Applying a Gender Lens for Success

Gender inequities can limit the reach, scale and uptake of health interventions. More effective, more successful family planning and adolescent and youth sexual and reproductive health (AYSRH) programs integrate gender from the start.

The aim is gender intentionality. In other words, what you do and how you do it should take gender into consideration. Many steps can be taken to put people on an equal footing, from identifying inequalities to transforming harmful norms and remedying power relationships.

Launched in 2022, the TCI Gender Strategy affirms a commitment to gender mainstreaming and integration in every aspect of its work. TCI seeks to address three areas in which gender inequities and their related barriers and constraints can limit success:

  • To ensure demand for and access to health services, programs must account for the ways inequity manifests at the household and community level.
  • To ensure uptake of health services, programs must not ignore existing gender norms.
  • To ensure quality of care in service provision, programs must not reinforce gender inequities.

TCI engages with local governments to build programs that take gender into consideration. Gender refers to socially constructed characteristics of women, men, girls, boys and LGBTQI+ identities. All TCI stages of engagement can be viewed through a gender lens: (1) expression of interest, (2) program design, (3) implementation and (4) graduation.

In practical terms, programs can collect sex-disaggregated data, facilitate access to services for women and girls, and ensure balanced leadership by youth, women and men. These and many other gender intentional actions will help achieve the goal of equal access to information and services for all people.

TCI works through its hubs to support local governments to be gender intentional in their programming at three different levels of intervention:

Institutional: Addressing provider bias and making sexual and reproductive health services more convenient by bringing services to women and girls.

Interpersonal: Fostering an enabling environment for gender intentionality through family planning champions and other influencers.
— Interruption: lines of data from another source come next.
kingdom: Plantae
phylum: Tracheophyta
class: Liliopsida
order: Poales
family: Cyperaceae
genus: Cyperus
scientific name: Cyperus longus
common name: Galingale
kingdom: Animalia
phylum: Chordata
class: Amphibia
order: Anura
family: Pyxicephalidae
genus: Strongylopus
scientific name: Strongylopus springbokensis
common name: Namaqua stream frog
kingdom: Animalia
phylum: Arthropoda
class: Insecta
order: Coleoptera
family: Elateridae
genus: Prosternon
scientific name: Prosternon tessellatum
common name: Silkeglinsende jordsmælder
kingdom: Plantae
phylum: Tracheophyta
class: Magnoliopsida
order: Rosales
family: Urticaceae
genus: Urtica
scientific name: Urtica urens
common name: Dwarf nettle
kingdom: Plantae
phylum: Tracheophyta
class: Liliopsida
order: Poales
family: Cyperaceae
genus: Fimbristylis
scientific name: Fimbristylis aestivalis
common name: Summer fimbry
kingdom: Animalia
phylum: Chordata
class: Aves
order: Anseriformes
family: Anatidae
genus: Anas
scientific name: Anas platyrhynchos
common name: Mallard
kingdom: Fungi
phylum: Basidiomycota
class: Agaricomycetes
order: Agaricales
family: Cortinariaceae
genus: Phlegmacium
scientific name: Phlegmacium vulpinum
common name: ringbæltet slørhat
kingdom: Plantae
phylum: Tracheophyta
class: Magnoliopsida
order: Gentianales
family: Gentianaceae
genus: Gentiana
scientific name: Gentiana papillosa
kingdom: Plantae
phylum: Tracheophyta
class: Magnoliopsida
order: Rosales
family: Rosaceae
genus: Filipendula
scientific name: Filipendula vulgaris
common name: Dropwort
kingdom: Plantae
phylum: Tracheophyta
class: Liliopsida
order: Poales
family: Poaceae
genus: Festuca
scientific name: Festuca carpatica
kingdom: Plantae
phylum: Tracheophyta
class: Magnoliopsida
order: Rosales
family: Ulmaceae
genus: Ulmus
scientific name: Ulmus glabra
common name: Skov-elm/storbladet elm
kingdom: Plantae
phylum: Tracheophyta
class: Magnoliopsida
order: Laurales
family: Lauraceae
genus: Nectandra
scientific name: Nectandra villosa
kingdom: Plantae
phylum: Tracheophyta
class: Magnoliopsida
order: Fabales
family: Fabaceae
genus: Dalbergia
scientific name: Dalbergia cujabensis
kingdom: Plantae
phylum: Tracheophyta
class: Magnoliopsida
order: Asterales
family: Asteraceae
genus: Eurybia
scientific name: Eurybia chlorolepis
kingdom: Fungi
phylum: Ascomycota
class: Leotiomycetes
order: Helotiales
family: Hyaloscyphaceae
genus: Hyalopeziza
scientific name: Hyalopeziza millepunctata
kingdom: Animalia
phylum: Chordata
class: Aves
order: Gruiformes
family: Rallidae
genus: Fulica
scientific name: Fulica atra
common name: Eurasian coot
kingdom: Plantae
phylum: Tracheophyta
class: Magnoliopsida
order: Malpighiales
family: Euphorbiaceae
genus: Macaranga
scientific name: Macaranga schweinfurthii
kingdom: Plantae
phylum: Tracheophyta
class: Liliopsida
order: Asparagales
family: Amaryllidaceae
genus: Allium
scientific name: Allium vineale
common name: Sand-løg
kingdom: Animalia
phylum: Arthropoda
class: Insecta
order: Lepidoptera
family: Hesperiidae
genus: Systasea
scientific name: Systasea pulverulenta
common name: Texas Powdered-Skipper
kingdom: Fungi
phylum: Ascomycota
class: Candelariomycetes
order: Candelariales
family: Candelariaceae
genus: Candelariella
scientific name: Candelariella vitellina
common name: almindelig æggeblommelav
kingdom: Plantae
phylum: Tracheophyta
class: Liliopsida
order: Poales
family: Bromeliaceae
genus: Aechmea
Individual: Raising gender awareness

WATCH: Anita Zaidi

Anita Zaidi is the President of the Gender Equality Division at the Bill & Melinda Gates Foundation.

Gender Essentials Mini-Course

“Gender Essentials”  is a mini-course for local governments on how to integrate gender for more successful programming. It operationalizes the TCI Gender Strategy by highlighting why integrating gender into family planning and AYSRH interventions is essential to success, provides an overview of the TCI Gender Strategy and gender intentional interventions, and introduces data and measurement considerations, tools and resources.

TCI envisions an enabling environment in which individuals and communities have the knowledge and capacity to seek family planning and AYSRH services, and those services are delivered at the highest quality and are available, accessible and acceptable to all.